A Machine Learning Framework for Enhancing Short-Term Water Demand Forecasting Using Attention-BiLSTM Networks Integrated with XGBoost Residual Correction

Abstract

Accurate short-term water demand forecasting assumes a pivotal role in optimizing water supply control strategies, constituting a cornerstone of effective water management. In recent times, the rise of machine learning technologies has ushered in hybrid models that exhibit superior performance in this domain. Given the intrinsic non-linear fluctuations and variations in short-term water demand sequences, achieving precise forecasts presents a formidable challenge. Against this backdrop, this study introduces an innovative machine learning framework for short-term water demand prediction. The maximal information coefficient (MIC) is employed to select high-quality input features. A deep learning architecture is devised, featuring an Attention-BiLSTM network. This design leverages attention weights and the bidirectional information in historical sequences to highlight influential factors and enhance predictive capabilities.
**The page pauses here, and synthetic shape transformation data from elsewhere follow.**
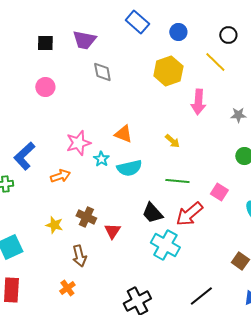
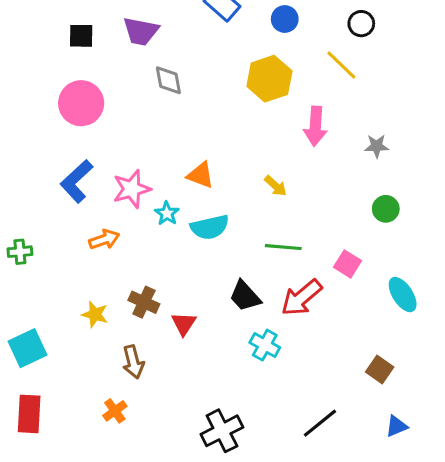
pink circle: (45, 87) -> (81, 103), size x1.5
blue L-shape: (24, 156) -> (77, 181), moved
cyan cross: (165, 245) -> (265, 345), size x0.7

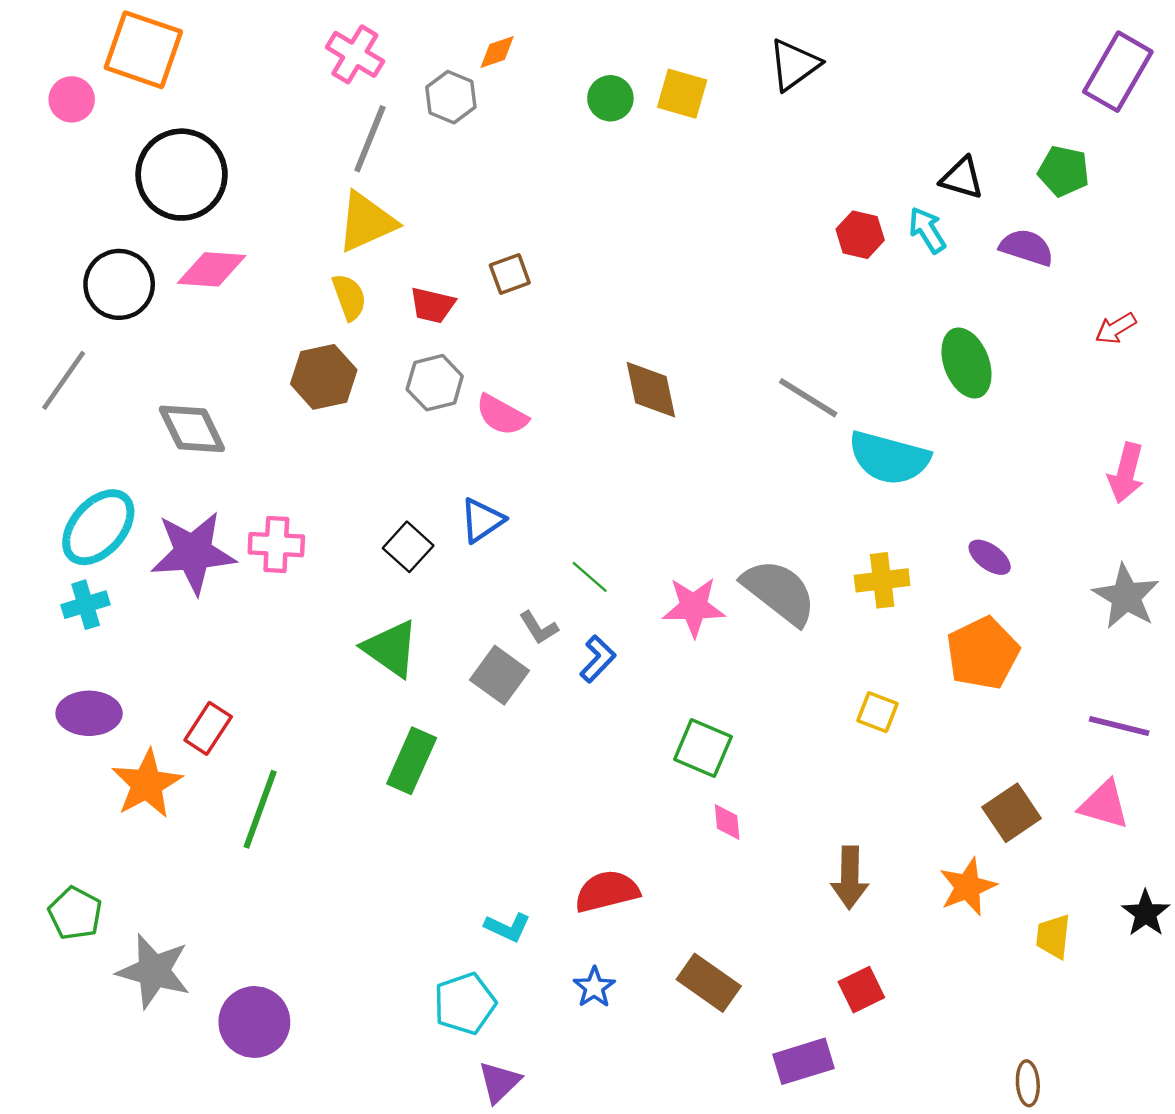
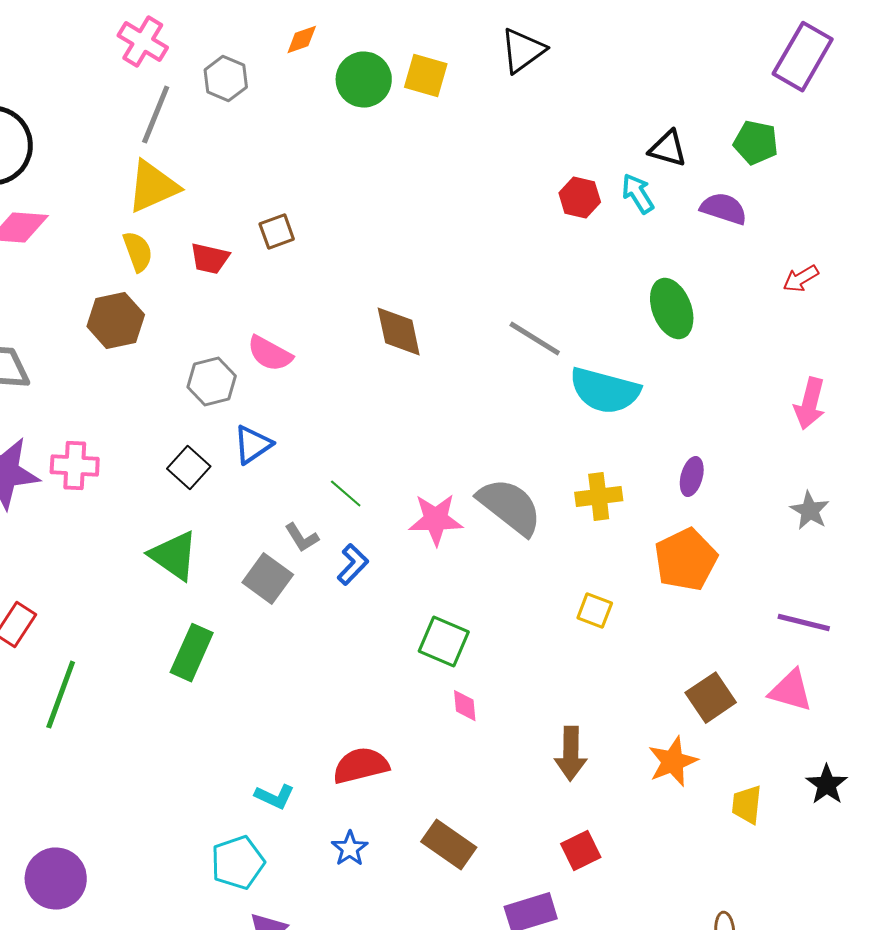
orange diamond: (497, 52) -> (302, 40), moved
green circle: (610, 98) -> (364, 80), size x1.4
gray hexagon: (435, 383) -> (212, 382), moved
purple ellipse: (990, 557) -> (692, 477), turned 69
gray star: (1126, 597) -> (810, 511), size x0.7

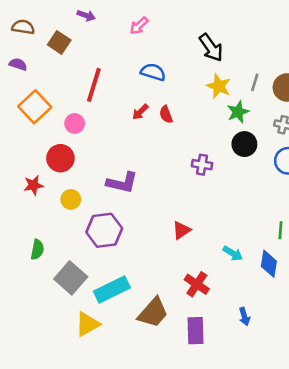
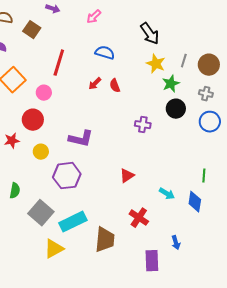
brown trapezoid: (153, 313) -> (105, 240), turned -36
purple rectangle: (196, 331) -> (152, 261), moved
The integration of the XGBoost algorithm as a residual correction module further bolsters the model’s performance by refining predicted results through error simulation. Hyper-parameter configurations are fine-tuned using the Keras Tuner and random parameter search. Through rigorous performance comparison with benchmark models, the superiority and stability of this method are conclusively demonstrated. The attained results unequivocally establish that this approach outperforms other models in terms of predictive accuracy, stability, and generalization capabilities, with MAE, RMSE, MAPE, and NSE values of 544 m3/h, 915 m3/h, 1.00%, and 0.99, respectively. The study reveals that the incorporation of important features selected by the MIC, followed by their integration into the attention mechanism, essentially subjects these features to a secondary filtration. While this enhances model performance, the potential for improvement remains limited. Our proposed forecasting framework offers a fresh perspective and contribution to the short-term water resource scheduling in smart water management systems.